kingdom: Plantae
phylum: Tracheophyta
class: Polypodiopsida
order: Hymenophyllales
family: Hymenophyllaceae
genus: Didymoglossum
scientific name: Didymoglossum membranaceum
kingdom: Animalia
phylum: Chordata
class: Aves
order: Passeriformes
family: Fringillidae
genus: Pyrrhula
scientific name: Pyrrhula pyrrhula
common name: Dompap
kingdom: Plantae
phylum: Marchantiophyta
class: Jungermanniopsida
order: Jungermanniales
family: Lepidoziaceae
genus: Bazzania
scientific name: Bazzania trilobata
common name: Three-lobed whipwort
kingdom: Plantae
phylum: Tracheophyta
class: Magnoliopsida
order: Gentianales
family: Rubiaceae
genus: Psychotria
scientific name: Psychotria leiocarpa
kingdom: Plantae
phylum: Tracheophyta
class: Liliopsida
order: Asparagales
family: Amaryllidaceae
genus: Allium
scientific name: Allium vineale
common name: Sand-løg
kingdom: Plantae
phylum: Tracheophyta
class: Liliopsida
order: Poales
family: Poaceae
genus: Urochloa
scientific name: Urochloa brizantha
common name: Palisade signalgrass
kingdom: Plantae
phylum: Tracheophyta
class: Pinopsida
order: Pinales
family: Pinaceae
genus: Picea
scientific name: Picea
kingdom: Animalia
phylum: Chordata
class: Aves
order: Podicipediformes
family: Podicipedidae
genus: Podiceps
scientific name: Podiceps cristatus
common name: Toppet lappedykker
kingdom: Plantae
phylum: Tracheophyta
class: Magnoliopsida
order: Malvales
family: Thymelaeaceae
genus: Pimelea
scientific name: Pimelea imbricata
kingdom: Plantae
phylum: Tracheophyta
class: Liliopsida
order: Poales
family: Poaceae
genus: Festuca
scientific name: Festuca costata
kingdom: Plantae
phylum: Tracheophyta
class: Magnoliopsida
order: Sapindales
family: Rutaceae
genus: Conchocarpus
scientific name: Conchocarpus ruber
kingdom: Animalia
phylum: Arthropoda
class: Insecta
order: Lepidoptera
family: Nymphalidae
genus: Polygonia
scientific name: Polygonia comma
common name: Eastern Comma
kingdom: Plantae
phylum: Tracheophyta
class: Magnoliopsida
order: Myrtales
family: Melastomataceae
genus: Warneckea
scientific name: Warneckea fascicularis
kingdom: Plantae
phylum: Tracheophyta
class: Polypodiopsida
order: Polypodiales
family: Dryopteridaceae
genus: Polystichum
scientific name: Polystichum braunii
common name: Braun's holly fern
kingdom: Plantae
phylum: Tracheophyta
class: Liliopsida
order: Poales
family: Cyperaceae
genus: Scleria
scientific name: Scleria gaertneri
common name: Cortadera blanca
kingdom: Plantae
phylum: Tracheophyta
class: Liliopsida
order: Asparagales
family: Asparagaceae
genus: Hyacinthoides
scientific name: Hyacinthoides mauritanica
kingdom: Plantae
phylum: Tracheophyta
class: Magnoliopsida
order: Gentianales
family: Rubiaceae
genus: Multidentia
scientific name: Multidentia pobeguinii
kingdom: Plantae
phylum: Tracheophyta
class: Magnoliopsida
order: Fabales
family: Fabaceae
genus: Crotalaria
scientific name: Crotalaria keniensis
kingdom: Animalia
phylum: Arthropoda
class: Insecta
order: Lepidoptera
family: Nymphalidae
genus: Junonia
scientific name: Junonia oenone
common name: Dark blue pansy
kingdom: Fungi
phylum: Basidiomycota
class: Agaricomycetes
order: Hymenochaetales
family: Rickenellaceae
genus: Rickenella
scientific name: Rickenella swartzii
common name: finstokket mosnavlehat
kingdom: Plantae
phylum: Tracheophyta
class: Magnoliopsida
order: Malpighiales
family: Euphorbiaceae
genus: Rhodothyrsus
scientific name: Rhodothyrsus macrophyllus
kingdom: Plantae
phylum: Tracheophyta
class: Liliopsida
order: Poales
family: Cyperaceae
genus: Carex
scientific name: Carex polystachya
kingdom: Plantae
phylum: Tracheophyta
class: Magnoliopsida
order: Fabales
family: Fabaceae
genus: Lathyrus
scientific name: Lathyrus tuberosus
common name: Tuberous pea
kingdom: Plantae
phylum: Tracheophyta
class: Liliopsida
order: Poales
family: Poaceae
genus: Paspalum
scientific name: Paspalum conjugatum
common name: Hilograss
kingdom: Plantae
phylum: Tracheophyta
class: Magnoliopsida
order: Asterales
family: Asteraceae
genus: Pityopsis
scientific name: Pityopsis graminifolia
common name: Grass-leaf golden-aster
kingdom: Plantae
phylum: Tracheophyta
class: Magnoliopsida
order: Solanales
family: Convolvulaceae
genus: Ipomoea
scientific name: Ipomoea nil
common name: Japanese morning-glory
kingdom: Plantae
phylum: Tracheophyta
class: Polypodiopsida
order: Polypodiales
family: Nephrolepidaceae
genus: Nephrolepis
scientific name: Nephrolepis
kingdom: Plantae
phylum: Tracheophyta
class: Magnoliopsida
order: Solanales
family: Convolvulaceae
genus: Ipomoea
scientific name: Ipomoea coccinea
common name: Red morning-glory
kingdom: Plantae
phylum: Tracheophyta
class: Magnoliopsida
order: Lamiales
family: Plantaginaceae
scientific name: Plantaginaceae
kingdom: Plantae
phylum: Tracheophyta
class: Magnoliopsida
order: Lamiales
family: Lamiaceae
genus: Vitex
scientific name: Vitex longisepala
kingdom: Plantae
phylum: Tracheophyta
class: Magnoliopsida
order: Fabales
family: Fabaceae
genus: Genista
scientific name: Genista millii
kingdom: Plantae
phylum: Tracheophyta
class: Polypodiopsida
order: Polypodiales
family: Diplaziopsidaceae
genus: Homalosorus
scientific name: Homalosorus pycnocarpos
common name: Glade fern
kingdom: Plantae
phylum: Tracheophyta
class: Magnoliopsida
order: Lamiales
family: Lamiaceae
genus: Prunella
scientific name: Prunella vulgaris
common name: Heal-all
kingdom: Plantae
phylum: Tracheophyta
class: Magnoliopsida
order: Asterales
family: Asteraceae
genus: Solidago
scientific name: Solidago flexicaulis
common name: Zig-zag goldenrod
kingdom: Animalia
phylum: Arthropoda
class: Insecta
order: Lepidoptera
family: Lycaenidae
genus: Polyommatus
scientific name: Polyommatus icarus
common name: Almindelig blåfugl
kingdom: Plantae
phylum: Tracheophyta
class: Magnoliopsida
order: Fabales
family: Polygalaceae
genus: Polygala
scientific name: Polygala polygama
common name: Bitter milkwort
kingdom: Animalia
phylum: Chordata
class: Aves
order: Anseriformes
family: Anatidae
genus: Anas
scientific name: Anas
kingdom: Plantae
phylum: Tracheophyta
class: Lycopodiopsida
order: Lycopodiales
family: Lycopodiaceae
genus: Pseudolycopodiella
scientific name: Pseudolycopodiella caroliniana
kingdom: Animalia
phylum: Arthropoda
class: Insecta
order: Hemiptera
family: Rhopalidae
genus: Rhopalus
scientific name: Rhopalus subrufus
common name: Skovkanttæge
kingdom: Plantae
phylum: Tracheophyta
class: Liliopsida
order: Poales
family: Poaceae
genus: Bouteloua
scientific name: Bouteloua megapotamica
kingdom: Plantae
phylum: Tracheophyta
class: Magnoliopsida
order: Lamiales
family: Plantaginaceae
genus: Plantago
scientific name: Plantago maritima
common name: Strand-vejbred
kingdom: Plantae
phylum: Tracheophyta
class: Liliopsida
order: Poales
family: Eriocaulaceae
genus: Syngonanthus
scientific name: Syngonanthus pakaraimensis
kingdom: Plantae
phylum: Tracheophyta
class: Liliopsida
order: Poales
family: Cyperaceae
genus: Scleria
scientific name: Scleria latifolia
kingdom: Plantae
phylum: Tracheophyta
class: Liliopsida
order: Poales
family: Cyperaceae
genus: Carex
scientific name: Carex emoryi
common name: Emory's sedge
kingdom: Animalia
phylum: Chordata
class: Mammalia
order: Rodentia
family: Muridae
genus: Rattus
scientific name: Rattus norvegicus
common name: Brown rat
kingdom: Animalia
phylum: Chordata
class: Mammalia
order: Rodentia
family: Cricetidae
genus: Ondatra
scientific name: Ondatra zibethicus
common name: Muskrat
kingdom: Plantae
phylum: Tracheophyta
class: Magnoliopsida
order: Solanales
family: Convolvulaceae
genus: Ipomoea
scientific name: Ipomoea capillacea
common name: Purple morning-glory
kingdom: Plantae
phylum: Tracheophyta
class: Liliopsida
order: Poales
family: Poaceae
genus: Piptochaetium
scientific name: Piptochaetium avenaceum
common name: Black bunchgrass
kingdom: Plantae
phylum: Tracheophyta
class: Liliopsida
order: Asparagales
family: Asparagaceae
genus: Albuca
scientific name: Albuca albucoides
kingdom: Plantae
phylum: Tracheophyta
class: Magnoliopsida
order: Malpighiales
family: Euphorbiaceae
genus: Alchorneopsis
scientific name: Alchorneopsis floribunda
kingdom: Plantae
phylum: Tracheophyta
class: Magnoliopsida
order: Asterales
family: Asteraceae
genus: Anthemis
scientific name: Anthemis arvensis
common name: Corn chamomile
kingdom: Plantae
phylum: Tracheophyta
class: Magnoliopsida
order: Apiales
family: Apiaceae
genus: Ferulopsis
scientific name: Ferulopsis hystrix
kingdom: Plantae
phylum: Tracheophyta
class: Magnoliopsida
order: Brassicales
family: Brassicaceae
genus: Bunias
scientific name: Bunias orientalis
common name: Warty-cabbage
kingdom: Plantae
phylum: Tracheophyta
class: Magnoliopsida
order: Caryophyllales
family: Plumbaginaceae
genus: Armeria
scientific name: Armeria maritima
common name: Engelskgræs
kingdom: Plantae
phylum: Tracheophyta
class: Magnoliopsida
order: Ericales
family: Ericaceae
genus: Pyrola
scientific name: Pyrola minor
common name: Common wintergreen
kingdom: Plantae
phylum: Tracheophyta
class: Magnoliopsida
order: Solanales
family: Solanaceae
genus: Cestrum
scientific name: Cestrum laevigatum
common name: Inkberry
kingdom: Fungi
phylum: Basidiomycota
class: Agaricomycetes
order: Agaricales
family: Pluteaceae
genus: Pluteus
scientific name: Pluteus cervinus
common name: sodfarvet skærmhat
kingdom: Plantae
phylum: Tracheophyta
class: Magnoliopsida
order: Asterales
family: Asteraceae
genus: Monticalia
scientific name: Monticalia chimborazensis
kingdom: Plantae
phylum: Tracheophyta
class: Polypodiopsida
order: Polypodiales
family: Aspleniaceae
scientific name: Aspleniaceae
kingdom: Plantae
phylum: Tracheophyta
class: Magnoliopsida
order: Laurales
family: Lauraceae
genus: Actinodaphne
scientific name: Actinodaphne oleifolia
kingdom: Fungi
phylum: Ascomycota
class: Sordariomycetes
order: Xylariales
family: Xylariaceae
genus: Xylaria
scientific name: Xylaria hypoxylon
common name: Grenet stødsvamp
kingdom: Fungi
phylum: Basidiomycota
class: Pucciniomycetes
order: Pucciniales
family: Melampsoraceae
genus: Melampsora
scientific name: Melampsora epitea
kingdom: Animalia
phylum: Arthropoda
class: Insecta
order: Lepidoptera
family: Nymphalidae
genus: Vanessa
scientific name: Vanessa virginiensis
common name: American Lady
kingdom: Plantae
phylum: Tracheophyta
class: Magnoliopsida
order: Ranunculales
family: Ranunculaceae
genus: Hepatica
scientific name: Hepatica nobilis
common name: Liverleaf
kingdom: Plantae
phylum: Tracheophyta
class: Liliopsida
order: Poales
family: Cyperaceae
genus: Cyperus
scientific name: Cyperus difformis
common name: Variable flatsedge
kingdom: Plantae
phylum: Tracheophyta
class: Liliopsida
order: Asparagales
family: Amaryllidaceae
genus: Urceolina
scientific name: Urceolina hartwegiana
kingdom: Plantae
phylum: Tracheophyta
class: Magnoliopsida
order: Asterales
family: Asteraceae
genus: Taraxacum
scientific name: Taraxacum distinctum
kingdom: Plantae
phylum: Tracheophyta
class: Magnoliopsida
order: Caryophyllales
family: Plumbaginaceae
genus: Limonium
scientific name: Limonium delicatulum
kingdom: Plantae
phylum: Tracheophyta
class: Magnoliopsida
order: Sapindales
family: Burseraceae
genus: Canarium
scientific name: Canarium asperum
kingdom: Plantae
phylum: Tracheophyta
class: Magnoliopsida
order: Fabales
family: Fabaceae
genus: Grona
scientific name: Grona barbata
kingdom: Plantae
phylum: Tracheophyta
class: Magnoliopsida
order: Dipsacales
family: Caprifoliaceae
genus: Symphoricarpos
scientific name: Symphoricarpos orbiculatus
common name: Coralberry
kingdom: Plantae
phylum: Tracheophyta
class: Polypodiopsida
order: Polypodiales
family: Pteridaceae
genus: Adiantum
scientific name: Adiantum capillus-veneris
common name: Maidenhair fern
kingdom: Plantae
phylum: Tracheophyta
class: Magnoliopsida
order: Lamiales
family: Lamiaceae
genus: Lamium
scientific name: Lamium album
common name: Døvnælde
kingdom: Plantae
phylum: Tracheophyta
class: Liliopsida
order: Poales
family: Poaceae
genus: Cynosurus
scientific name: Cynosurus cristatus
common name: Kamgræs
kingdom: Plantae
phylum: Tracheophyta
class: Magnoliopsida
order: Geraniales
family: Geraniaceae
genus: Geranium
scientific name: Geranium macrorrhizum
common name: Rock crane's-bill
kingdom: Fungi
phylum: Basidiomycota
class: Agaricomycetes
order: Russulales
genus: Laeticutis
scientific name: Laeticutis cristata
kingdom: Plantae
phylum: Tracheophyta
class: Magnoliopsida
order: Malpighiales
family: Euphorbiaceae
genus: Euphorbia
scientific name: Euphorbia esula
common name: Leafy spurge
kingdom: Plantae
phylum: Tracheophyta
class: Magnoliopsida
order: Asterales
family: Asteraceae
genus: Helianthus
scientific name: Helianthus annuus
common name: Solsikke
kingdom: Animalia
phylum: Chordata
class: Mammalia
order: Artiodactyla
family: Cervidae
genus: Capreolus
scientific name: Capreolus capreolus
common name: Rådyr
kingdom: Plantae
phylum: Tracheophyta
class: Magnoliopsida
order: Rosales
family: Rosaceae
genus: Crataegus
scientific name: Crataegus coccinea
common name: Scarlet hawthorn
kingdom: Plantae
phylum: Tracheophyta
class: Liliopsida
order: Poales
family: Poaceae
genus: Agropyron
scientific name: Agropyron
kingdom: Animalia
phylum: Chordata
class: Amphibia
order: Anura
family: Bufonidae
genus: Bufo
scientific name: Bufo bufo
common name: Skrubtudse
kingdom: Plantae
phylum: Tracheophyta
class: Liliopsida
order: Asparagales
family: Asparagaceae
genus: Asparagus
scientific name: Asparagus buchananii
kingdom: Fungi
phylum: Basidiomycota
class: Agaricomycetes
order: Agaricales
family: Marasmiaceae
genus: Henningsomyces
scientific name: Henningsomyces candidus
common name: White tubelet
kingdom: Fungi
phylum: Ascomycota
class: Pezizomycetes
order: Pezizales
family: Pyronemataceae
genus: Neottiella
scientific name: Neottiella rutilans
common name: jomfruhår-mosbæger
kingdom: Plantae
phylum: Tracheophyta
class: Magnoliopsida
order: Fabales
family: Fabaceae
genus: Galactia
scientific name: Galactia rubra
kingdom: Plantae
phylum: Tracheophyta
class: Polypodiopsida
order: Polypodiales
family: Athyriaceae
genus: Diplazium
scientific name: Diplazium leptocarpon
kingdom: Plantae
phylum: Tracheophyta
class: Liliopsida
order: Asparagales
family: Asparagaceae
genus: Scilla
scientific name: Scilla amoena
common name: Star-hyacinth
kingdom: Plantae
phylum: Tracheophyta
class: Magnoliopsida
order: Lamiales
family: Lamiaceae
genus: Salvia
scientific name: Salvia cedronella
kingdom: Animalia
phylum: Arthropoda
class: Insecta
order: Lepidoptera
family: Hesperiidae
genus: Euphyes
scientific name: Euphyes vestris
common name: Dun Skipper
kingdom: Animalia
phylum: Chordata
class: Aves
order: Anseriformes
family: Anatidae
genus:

━━━━━━━━━━━━━━━━

__What needs to be done__: Rewrite the material starting with the line with "common name: Kamgræs" and going on through the line with "scientific name: Laeticutis cristata", replacing "scientific name" with "Latin name" and leaving everything else unchanged.

__Result of the task__:
common name: Kamgræs
kingdom: Plantae
phylum: Tracheophyta
class: Magnoliopsida
order: Geraniales
family: Geraniaceae
genus: Geranium
Latin name: Geranium macrorrhizum
common name: Rock crane's-bill
kingdom: Fungi
phylum: Basidiomycota
class: Agaricomycetes
order: Russulales
genus: Laeticutis
Latin name: Laeticutis cristata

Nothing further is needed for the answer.